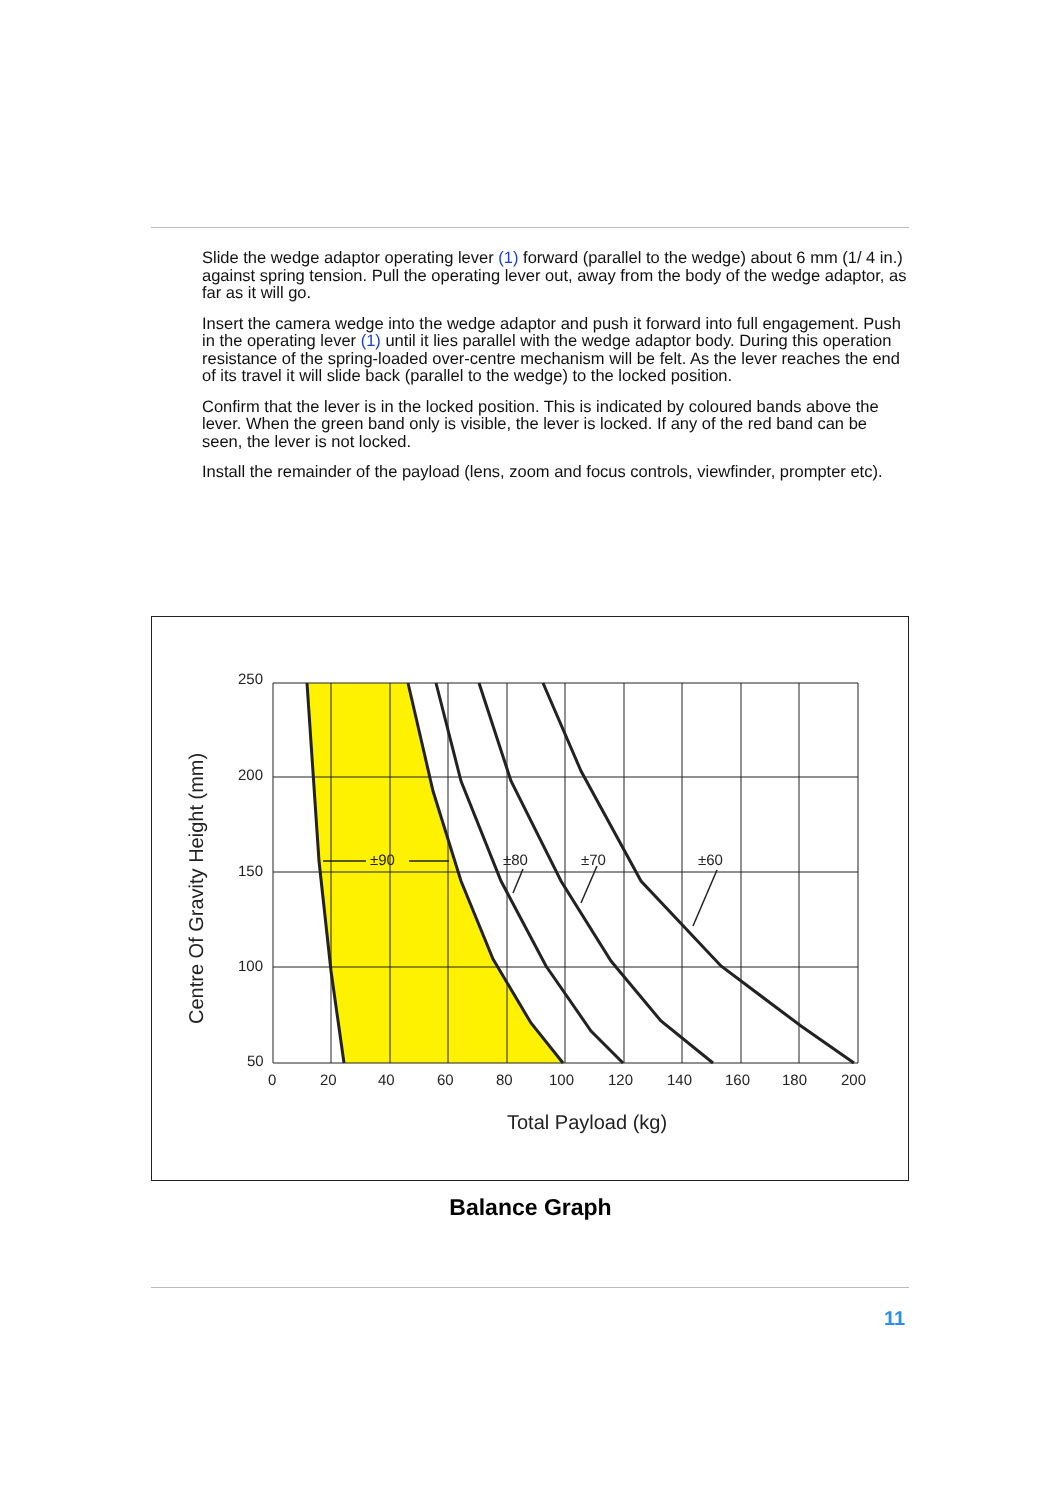Slide the wedge adaptor operating lever (1) forward (parallel to the wedge) about 6 mm (1/ 4 in.) against spring tension. Pull the operating lever out, away from the body of the wedge adaptor, as far as it will go.
Insert the camera wedge into the wedge adaptor and push it forward into full engagement. Push in the operating lever (1) until it lies parallel with the wedge adaptor body. During this operation resistance of the spring-loaded over-centre mechanism will be felt. As the lever reaches the end of its travel it will slide back (parallel to the wedge) to the locked position.
Confirm that the lever is in the locked position. This is indicated by coloured bands above the lever. When the green band only is visible, the lever is locked. If any of the red band can be seen, the lever is not locked.
Install the remainder of the payload (lens, zoom and focus controls, viewfinder, prompter etc).
250
200
150
100
50
0
20
40
60
80
100
120
140
160
180
200
±90
±80
±70
±60
Total Payload (kg)
Centre Of Gravity Height (mm)
Balance Graph
11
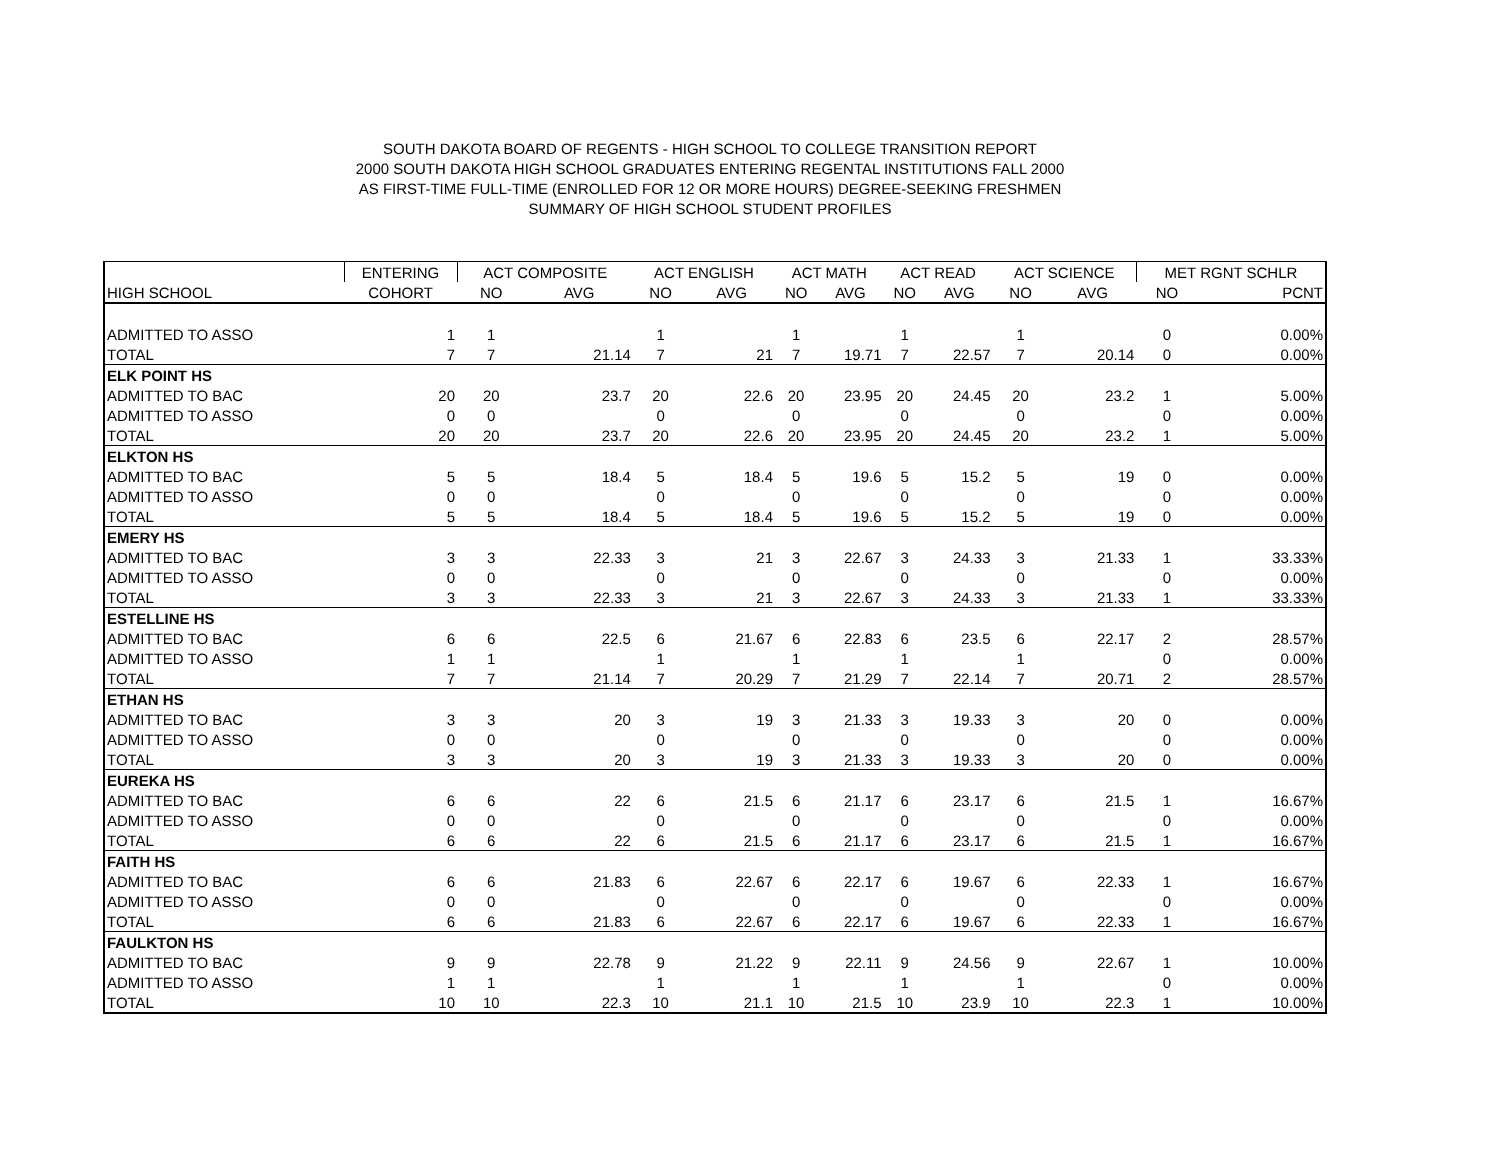SOUTH DAKOTA BOARD OF REGENTS - HIGH SCHOOL TO COLLEGE TRANSITION REPORT
2000 SOUTH DAKOTA HIGH SCHOOL GRADUATES ENTERING REGENTAL INSTITUTIONS FALL 2000
AS FIRST-TIME FULL-TIME (ENROLLED FOR 12 OR MORE HOURS) DEGREE-SEEKING FRESHMEN
SUMMARY OF HIGH SCHOOL STUDENT PROFILES
| | ENTERING | ACT COMPOSITE | | ACT ENGLISH | | ACT MATH | | ACT READ | | ACT SCIENCE | | MET RGNT SCHLR | |
| --- | --- | --- | --- | --- | --- | --- | --- | --- | --- | --- | --- | --- | --- |
| HIGH SCHOOL | COHORT | NO | AVG | NO | AVG | NO | AVG | NO | AVG | NO | AVG | NO | PCNT |
| ADMITTED TO ASSO | 1 | 1 | | 1 | | 1 | | 1 | | 1 | | 0 | 0.00% |
| TOTAL | 7 | 7 | 21.14 | 7 | 21 | 7 | 19.71 | 7 | 22.57 | 7 | 20.14 | 0 | 0.00% |
| ELK POINT HS | | | | | | | | | | | | | |
| ADMITTED TO BAC | 20 | 20 | 23.7 | 20 | 22.6 | 20 | 23.95 | 20 | 24.45 | 20 | 23.2 | 1 | 5.00% |
| ADMITTED TO ASSO | 0 | 0 | | 0 | | 0 | | 0 | | 0 | | 0 | 0.00% |
| TOTAL | 20 | 20 | 23.7 | 20 | 22.6 | 20 | 23.95 | 20 | 24.45 | 20 | 23.2 | 1 | 5.00% |
| ELKTON HS | | | | | | | | | | | | | |
| ADMITTED TO BAC | 5 | 5 | 18.4 | 5 | 18.4 | 5 | 19.6 | 5 | 15.2 | 5 | 19 | 0 | 0.00% |
| ADMITTED TO ASSO | 0 | 0 | | 0 | | 0 | | 0 | | 0 | | 0 | 0.00% |
| TOTAL | 5 | 5 | 18.4 | 5 | 18.4 | 5 | 19.6 | 5 | 15.2 | 5 | 19 | 0 | 0.00% |
| EMERY HS | | | | | | | | | | | | | |
| ADMITTED TO BAC | 3 | 3 | 22.33 | 3 | 21 | 3 | 22.67 | 3 | 24.33 | 3 | 21.33 | 1 | 33.33% |
| ADMITTED TO ASSO | 0 | 0 | | 0 | | 0 | | 0 | | 0 | | 0 | 0.00% |
| TOTAL | 3 | 3 | 22.33 | 3 | 21 | 3 | 22.67 | 3 | 24.33 | 3 | 21.33 | 1 | 33.33% |
| ESTELLINE HS | | | | | | | | | | | | | |
| ADMITTED TO BAC | 6 | 6 | 22.5 | 6 | 21.67 | 6 | 22.83 | 6 | 23.5 | 6 | 22.17 | 2 | 28.57% |
| ADMITTED TO ASSO | 1 | 1 | | 1 | | 1 | | 1 | | 1 | | 0 | 0.00% |
| TOTAL | 7 | 7 | 21.14 | 7 | 20.29 | 7 | 21.29 | 7 | 22.14 | 7 | 20.71 | 2 | 28.57% |
| ETHAN HS | | | | | | | | | | | | | |
| ADMITTED TO BAC | 3 | 3 | 20 | 3 | 19 | 3 | 21.33 | 3 | 19.33 | 3 | 20 | 0 | 0.00% |
| ADMITTED TO ASSO | 0 | 0 | | 0 | | 0 | | 0 | | 0 | | 0 | 0.00% |
| TOTAL | 3 | 3 | 20 | 3 | 19 | 3 | 21.33 | 3 | 19.33 | 3 | 20 | 0 | 0.00% |
| EUREKA HS | | | | | | | | | | | | | |
| ADMITTED TO BAC | 6 | 6 | 22 | 6 | 21.5 | 6 | 21.17 | 6 | 23.17 | 6 | 21.5 | 1 | 16.67% |
| ADMITTED TO ASSO | 0 | 0 | | 0 | | 0 | | 0 | | 0 | | 0 | 0.00% |
| TOTAL | 6 | 6 | 22 | 6 | 21.5 | 6 | 21.17 | 6 | 23.17 | 6 | 21.5 | 1 | 16.67% |
| FAITH HS | | | | | | | | | | | | | |
| ADMITTED TO BAC | 6 | 6 | 21.83 | 6 | 22.67 | 6 | 22.17 | 6 | 19.67 | 6 | 22.33 | 1 | 16.67% |
| ADMITTED TO ASSO | 0 | 0 | | 0 | | 0 | | 0 | | 0 | | 0 | 0.00% |
| TOTAL | 6 | 6 | 21.83 | 6 | 22.67 | 6 | 22.17 | 6 | 19.67 | 6 | 22.33 | 1 | 16.67% |
| FAULKTON HS | | | | | | | | | | | | | |
| ADMITTED TO BAC | 9 | 9 | 22.78 | 9 | 21.22 | 9 | 22.11 | 9 | 24.56 | 9 | 22.67 | 1 | 10.00% |
| ADMITTED TO ASSO | 1 | 1 | | 1 | | 1 | | 1 | | 1 | | 0 | 0.00% |
| TOTAL | 10 | 10 | 22.3 | 10 | 21.1 | 10 | 21.5 | 10 | 23.9 | 10 | 22.3 | 1 | 10.00% |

TASK TO COMPLETE
A word-for-word copy of the entries above is needed, with every picture dropped.

ANSWER SPACE
Slide the wedge adaptor operating lever (1) forward (parallel to the wedge) about 6 mm (1/ 4 in.) against spring tension. Pull the operating lever out, away from the body of the wedge adaptor, as far as it will go.
Insert the camera wedge into the wedge adaptor and push it forward into full engagement. Push in the operating lever (1) until it lies parallel with the wedge adaptor body. During this operation resistance of the spring-loaded over-centre mechanism will be felt. As the lever reaches the end of its travel it will slide back (parallel to the wedge) to the locked position.
Confirm that the lever is in the locked position. This is indicated by coloured bands above the lever. When the green band only is visible, the lever is locked. If any of the red band can be seen, the lever is not locked.
Install the remainder of the payload (lens, zoom and focus controls, viewfinder, prompter etc).
250
200
150
100
50
0
20
40
60
80
100
120
140
160
180
200
±90
±80
±70
±60
Total Payload (kg)
Centre Of Gravity Height (mm)
Balance Graph
11
SOUTH DAKOTA BOARD OF REGENTS - HIGH SCHOOL TO COLLEGE TRANSITION REPORT
2000 SOUTH DAKOTA HIGH SCHOOL GRADUATES ENTERING REGENTAL INSTITUTIONS FALL 2000
AS FIRST-TIME FULL-TIME (ENROLLED FOR 12 OR MORE HOURS) DEGREE-SEEKING FRESHMEN
SUMMARY OF HIGH SCHOOL STUDENT PROFILES
| | ENTERING | ACT COMPOSITE | | ACT ENGLISH | | ACT MATH | | ACT READ | | ACT SCIENCE | | MET RGNT SCHLR | |
| --- | --- | --- | --- | --- | --- | --- | --- | --- | --- | --- | --- | --- | --- |
| HIGH SCHOOL | COHORT | NO | AVG | NO | AVG | NO | AVG | NO | AVG | NO | AVG | NO | PCNT |
| ADMITTED TO ASSO | 1 | 1 | | 1 | | 1 | | 1 | | 1 | | 0 | 0.00% |
| TOTAL | 7 | 7 | 21.14 | 7 | 21 | 7 | 19.71 | 7 | 22.57 | 7 | 20.14 | 0 | 0.00% |
| ELK POINT HS | | | | | | | | | | | | | |
| ADMITTED TO BAC | 20 | 20 | 23.7 | 20 | 22.6 | 20 | 23.95 | 20 | 24.45 | 20 | 23.2 | 1 | 5.00% |
| ADMITTED TO ASSO | 0 | 0 | | 0 | | 0 | | 0 | | 0 | | 0 | 0.00% |
| TOTAL | 20 | 20 | 23.7 | 20 | 22.6 | 20 | 23.95 | 20 | 24.45 | 20 | 23.2 | 1 | 5.00% |
| ELKTON HS | | | | | | | | | | | | | |
| ADMITTED TO BAC | 5 | 5 | 18.4 | 5 | 18.4 | 5 | 19.6 | 5 | 15.2 | 5 | 19 | 0 | 0.00% |
| ADMITTED TO ASSO | 0 | 0 | | 0 | | 0 | | 0 | | 0 | | 0 | 0.00% |
| TOTAL | 5 | 5 | 18.4 | 5 | 18.4 | 5 | 19.6 | 5 | 15.2 | 5 | 19 | 0 | 0.00% |
| EMERY HS | | | | | | | | | | | | | |
| ADMITTED TO BAC | 3 | 3 | 22.33 | 3 | 21 | 3 | 22.67 | 3 | 24.33 | 3 | 21.33 | 1 | 33.33% |
| ADMITTED TO ASSO | 0 | 0 | | 0 | | 0 | | 0 | | 0 | | 0 | 0.00% |
| TOTAL | 3 | 3 | 22.33 | 3 | 21 | 3 | 22.67 | 3 | 24.33 | 3 | 21.33 | 1 | 33.33% |
| ESTELLINE HS | | | | | | | | | | | | | |
| ADMITTED TO BAC | 6 | 6 | 22.5 | 6 | 21.67 | 6 | 22.83 | 6 | 23.5 | 6 | 22.17 | 2 | 28.57% |
| ADMITTED TO ASSO | 1 | 1 | | 1 | | 1 | | 1 | | 1 | | 0 | 0.00% |
| TOTAL | 7 | 7 | 21.14 | 7 | 20.29 | 7 | 21.29 | 7 | 22.14 | 7 | 20.71 | 2 | 28.57% |
| ETHAN HS | | | | | | | | | | | | | |
| ADMITTED TO BAC | 3 | 3 | 20 | 3 | 19 | 3 | 21.33 | 3 | 19.33 | 3 | 20 | 0 | 0.00% |
| ADMITTED TO ASSO | 0 | 0 | | 0 | | 0 | | 0 | | 0 | | 0 | 0.00% |
| TOTAL | 3 | 3 | 20 | 3 | 19 | 3 | 21.33 | 3 | 19.33 | 3 | 20 | 0 | 0.00% |
| EUREKA HS | | | | | | | | | | | | | |
| ADMITTED TO BAC | 6 | 6 | 22 | 6 | 21.5 | 6 | 21.17 | 6 | 23.17 | 6 | 21.5 | 1 | 16.67% |
| ADMITTED TO ASSO | 0 | 0 | | 0 | | 0 | | 0 | | 0 | | 0 | 0.00% |
| TOTAL | 6 | 6 | 22 | 6 | 21.5 | 6 | 21.17 | 6 | 23.17 | 6 | 21.5 | 1 | 16.67% |
| FAITH HS | | | | | | | | | | | | | |
| ADMITTED TO BAC | 6 | 6 | 21.83 | 6 | 22.67 | 6 | 22.17 | 6 | 19.67 | 6 | 22.33 | 1 | 16.67% |
| ADMITTED TO ASSO | 0 | 0 | | 0 | | 0 | | 0 | | 0 | | 0 | 0.00% |
| TOTAL | 6 | 6 | 21.83 | 6 | 22.67 | 6 | 22.17 | 6 | 19.67 | 6 | 22.33 | 1 | 16.67% |
| FAULKTON HS | | | | | | | | | | | | | |
| ADMITTED TO BAC | 9 | 9 | 22.78 | 9 | 21.22 | 9 | 22.11 | 9 | 24.56 | 9 | 22.67 | 1 | 10.00% |
| ADMITTED TO ASSO | 1 | 1 | | 1 | | 1 | | 1 | | 1 | | 0 | 0.00% |
| TOTAL | 10 | 10 | 22.3 | 10 | 21.1 | 10 | 21.5 | 10 | 23.9 | 10 | 22.3 | 1 | 10.00% |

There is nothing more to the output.